Exercise task:
Quote every line of the items below word for word.

Entries from a collection:
════════════════════
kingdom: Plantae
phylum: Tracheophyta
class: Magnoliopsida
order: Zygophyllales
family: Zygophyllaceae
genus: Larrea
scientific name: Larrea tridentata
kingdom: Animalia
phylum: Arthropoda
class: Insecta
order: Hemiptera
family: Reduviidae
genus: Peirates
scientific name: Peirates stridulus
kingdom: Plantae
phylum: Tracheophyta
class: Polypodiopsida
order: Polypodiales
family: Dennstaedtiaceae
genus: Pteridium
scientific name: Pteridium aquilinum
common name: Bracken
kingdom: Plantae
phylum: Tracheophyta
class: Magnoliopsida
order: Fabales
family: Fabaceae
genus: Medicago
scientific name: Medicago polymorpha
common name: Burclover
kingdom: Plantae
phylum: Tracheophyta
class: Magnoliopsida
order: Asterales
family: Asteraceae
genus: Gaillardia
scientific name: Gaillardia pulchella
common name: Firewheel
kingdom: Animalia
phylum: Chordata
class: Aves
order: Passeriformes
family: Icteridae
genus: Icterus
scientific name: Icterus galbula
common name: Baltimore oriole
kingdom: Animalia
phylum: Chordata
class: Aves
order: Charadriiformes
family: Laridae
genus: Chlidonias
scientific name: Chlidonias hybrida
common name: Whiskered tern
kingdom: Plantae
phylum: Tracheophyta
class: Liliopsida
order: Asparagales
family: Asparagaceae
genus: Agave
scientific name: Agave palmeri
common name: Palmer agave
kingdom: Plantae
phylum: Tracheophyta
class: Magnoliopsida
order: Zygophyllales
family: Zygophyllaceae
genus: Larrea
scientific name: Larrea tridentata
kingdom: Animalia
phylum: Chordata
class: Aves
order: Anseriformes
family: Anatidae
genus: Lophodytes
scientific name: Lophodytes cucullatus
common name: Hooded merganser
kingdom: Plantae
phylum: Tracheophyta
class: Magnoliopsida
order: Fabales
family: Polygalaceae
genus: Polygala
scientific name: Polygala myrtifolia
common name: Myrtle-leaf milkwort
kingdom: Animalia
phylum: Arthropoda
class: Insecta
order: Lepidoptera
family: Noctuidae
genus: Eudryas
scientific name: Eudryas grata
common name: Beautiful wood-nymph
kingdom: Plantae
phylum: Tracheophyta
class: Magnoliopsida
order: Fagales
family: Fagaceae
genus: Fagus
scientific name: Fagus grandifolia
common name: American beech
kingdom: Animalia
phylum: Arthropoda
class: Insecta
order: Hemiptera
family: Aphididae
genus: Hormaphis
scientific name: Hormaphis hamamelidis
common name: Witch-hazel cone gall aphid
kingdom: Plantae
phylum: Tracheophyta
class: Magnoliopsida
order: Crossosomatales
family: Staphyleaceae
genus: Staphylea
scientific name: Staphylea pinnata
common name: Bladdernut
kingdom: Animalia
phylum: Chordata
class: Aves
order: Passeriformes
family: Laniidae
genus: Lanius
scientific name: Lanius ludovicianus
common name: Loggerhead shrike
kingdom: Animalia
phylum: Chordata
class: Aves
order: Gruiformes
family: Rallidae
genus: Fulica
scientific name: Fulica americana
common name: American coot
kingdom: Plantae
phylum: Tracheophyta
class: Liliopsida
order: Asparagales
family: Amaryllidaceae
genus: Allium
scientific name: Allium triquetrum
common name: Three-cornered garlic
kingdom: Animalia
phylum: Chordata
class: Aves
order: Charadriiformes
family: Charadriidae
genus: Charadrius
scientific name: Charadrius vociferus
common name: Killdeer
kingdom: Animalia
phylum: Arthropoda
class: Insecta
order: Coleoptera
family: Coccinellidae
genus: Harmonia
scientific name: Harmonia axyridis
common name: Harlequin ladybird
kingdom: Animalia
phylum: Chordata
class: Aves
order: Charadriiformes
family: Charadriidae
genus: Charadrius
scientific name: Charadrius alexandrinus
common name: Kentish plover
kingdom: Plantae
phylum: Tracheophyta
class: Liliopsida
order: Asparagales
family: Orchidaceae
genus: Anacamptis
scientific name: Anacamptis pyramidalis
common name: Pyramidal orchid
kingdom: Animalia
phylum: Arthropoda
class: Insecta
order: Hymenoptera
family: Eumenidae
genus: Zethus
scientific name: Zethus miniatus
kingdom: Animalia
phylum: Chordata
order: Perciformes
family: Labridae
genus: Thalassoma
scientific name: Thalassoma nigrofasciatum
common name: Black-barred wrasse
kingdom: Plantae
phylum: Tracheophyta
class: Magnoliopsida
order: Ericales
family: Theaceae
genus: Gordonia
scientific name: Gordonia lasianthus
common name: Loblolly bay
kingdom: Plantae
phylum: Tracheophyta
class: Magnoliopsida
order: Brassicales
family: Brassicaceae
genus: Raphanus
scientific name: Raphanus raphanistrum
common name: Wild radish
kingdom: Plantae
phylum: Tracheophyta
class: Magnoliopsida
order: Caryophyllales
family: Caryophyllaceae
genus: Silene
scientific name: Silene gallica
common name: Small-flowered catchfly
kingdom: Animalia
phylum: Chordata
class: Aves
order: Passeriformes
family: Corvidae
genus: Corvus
════════════════════
Worked answer:
kingdom: Plantae
phylum: Tracheophyta
class: Magnoliopsida
order: Zygophyllales
family: Zygophyllaceae
genus: Larrea
scientific name: Larrea tridentata
kingdom: Animalia
phylum: Arthropoda
class: Insecta
order: Hemiptera
family: Reduviidae
genus: Peirates
scientific name: Peirates stridulus
kingdom: Plantae
phylum: Tracheophyta
class: Polypodiopsida
order: Polypodiales
family: Dennstaedtiaceae
genus: Pteridium
scientific name: Pteridium aquilinum
common name: Bracken
kingdom: Plantae
phylum: Tracheophyta
class: Magnoliopsida
order: Fabales
family: Fabaceae
genus: Medicago
scientific name: Medicago polymorpha
common name: Burclover
kingdom: Plantae
phylum: Tracheophyta
class: Magnoliopsida
order: Asterales
family: Asteraceae
genus: Gaillardia
scientific name: Gaillardia pulchella
common name: Firewheel
kingdom: Animalia
phylum: Chordata
class: Aves
order: Passeriformes
family: Icteridae
genus: Icterus
scientific name: Icterus galbula
common name: Baltimore oriole
kingdom: Animalia
phylum: Chordata
class: Aves
order: Charadriiformes
family: Laridae
genus: Chlidonias
scientific name: Chlidonias hybrida
common name: Whiskered tern
kingdom: Plantae
phylum: Tracheophyta
class: Liliopsida
order: Asparagales
family: Asparagaceae
genus: Agave
scientific name: Agave palmeri
common name: Palmer agave
kingdom: Plantae
phylum: Tracheophyta
class: Magnoliopsida
order: Zygophyllales
family: Zygophyllaceae
genus: Larrea
scientific name: Larrea tridentata
kingdom: Animalia
phylum: Chordata
class: Aves
order: Anseriformes
family: Anatidae
genus: Lophodytes
scientific name: Lophodytes cucullatus
common name: Hooded merganser
kingdom: Plantae
phylum: Tracheophyta
class: Magnoliopsida
order: Fabales
family: Polygalaceae
genus: Polygala
scientific name: Polygala myrtifolia
common name: Myrtle-leaf milkwort
kingdom: Animalia
phylum: Arthropoda
class: Insecta
order: Lepidoptera
family: Noctuidae
genus: Eudryas
scientific name: Eudryas grata
common name: Beautiful wood-nymph
kingdom: Plantae
phylum: Tracheophyta
class: Magnoliopsida
order: Fagales
family: Fagaceae
genus: Fagus
scientific name: Fagus grandifolia
common name: American beech
kingdom: Animalia
phylum: Arthropoda
class: Insecta
order: Hemiptera
family: Aphididae
genus: Hormaphis
scientific name: Hormaphis hamamelidis
common name: Witch-hazel cone gall aphid
kingdom: Plantae
phylum: Tracheophyta
class: Magnoliopsida
order: Crossosomatales
family: Staphyleaceae
genus: Staphylea
scientific name: Staphylea pinnata
common name: Bladdernut
kingdom: Animalia
phylum: Chordata
class: Aves
order: Passeriformes
family: Laniidae
genus: Lanius
scientific name: Lanius ludovicianus
common name: Loggerhead shrike
kingdom: Animalia
phylum: Chordata
class: Aves
order: Gruiformes
family: Rallidae
genus: Fulica
scientific name: Fulica americana
common name: American coot
kingdom: Plantae
phylum: Tracheophyta
class: Liliopsida
order: Asparagales
family: Amaryllidaceae
genus: Allium
scientific name: Allium triquetrum
common name: Three-cornered garlic
kingdom: Animalia
phylum: Chordata
class: Aves
order: Charadriiformes
family: Charadriidae
genus: Charadrius
scientific name: Charadrius vociferus
common name: Killdeer
kingdom: Animalia
phylum: Arthropoda
class: Insecta
order: Coleoptera
family: Coccinellidae
genus: Harmonia
scientific name: Harmonia axyridis
common name: Harlequin ladybird
kingdom: Animalia
phylum: Chordata
class: Aves
order: Charadriiformes
family: Charadriidae
genus: Charadrius
scientific name: Charadrius alexandrinus
common name: Kentish plover
kingdom: Plantae
phylum: Tracheophyta
class: Liliopsida
order: Asparagales
family: Orchidaceae
genus: Anacamptis
scientific name: Anacamptis pyramidalis
common name: Pyramidal orchid
kingdom: Animalia
phylum: Arthropoda
class: Insecta
order: Hymenoptera
family: Eumenidae
genus: Zethus
scientific name: Zethus miniatus
kingdom: Animalia
phylum: Chordata
order: Perciformes
family: Labridae
genus: Thalassoma
scientific name: Thalassoma nigrofasciatum
common name: Black-barred wrasse
kingdom: Plantae
phylum: Tracheophyta
class: Magnoliopsida
order: Ericales
family: Theaceae
genus: Gordonia
scientific name: Gordonia lasianthus
common name: Loblolly bay
kingdom: Plantae
phylum: Tracheophyta
class: Magnoliopsida
order: Brassicales
family: Brassicaceae
genus: Raphanus
scientific name: Raphanus raphanistrum
common name: Wild radish
kingdom: Plantae
phylum: Tracheophyta
class: Magnoliopsida
order: Caryophyllales
family: Caryophyllaceae
genus: Silene
scientific name: Silene gallica
common name: Small-flowered catchfly
kingdom: Animalia
phylum: Chordata
class: Aves
order: Passeriformes
family: Corvidae
genus: Corvus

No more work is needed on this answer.